Parties claiming a violation of the Fair Housing Act (“FHA”), 42 U.S.C. § 3601 et seq., need not prove intentional discrimination to prevail, according to a recent ruling handed down by the United States Supreme Court. So long as a claimant can show that a practice or policy results in a disproportionately negative effect on housing opportunities when measured on the basis of race, color, religion, sex, handicap, familial status or national origin, the claimant may obtain relief under the FHA, even where there is no allegation or indication of intentional discrimination.
Fair Housing Act
The FHA makes it unlawful to refuse to sell or rent a dwelling to any person, or to refuse to engage in a residential real estate transaction with any individual, because of the protected characteristics listed above. The FHA’s language expressly prohibits intentional discrimination by any person or entity, including lenders, engaged in residential real estate transactions. Less clear, until the Supreme Court weighed in, was whether the FHA prohibited real estate policies and practices that produced unintended discriminatory results. Known as the “disparate impact” theory of discrimination, the focus under this inquiry is not why an entity took a certain action, but rather what result occurred because of that action. The Court’s decision in Texas Department of Housing and Community Affairs v. The Inclusive Communities Project definitively resolves the debate in favor of recognizing disparate impact claims in FHA-based challenges. In such cases, the burden of proof is shifted to the defendant to prove that the challenged practice is necessary to achieve a substantial, legitimate nondiscriminatory interest.
Inclusive Communities and the Path Forward
In Inclusive Communities, the Inclusive Communities Project, Inc. (“ICP”), a Texas-based nonprofit that helps low-income families obtain affordable housing, alleged that the Texas Department of Housing and Community Affairs (the “Department”) caused segregated housing patterns because of the way the Department allocated low-income housing tax credits. Invoking the disparate impact theory of discrimination, ICP claimed that that the Department’s allocation criteria granted too many housing credits in predominantly black inner-city areas and not enough in predominantly white suburban areas, perpetuating segregated housing patterns. ICP did not allege that the Department intended to establish segregated housing; ICP argued only that the Department’s policies produced the discriminatory result.
Turning to the FHA’s own words and prior judicial interpretations of similar statutes, the Court held that the FHA recognizes disparate impact claims.
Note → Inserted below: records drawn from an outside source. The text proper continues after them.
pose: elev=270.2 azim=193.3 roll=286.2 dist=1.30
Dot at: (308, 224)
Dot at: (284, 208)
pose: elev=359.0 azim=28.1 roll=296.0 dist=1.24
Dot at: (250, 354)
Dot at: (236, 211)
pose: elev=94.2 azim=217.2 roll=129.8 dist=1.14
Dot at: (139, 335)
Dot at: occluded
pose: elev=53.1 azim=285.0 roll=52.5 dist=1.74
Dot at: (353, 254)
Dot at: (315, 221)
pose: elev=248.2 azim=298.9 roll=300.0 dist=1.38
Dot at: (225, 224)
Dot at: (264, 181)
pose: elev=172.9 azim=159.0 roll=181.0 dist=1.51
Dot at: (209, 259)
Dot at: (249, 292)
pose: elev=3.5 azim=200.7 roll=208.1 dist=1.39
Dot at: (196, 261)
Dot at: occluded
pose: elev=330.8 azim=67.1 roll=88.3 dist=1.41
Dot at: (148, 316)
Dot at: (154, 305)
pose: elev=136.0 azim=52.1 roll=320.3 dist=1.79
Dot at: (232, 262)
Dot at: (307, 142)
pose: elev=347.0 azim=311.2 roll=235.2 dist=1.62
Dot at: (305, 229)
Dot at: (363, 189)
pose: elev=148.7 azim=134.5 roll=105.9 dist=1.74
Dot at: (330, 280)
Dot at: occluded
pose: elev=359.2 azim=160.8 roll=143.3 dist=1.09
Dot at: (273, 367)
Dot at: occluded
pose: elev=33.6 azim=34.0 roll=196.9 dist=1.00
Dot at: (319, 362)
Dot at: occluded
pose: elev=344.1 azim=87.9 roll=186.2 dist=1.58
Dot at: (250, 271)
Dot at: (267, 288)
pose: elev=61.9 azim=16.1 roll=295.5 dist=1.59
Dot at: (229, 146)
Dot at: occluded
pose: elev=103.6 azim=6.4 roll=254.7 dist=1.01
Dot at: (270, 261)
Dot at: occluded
Acknowledging that its decision could cause real estate developers to hesitate when considering whether to invest in housing projects for fear of litigation, the Court emphasized that developers must be allowed to consider market factors in determining where to construct certain housing projects. The Court stated that the FHA would undermine its own purpose if permitting disparate impact claims caused private investors to scale back development operations. Despite the Court’s assurances, some members of the banking community criticized the decision, with the president of the American Bankers Association warning that financial institutions may find that the threat of litigation outweighs the benefit of lending money to low-income housing developers. Whether or not this fear produces any substantive changes in lending habits will largely hinge on how the lower courts apply the Supreme Court’s decision.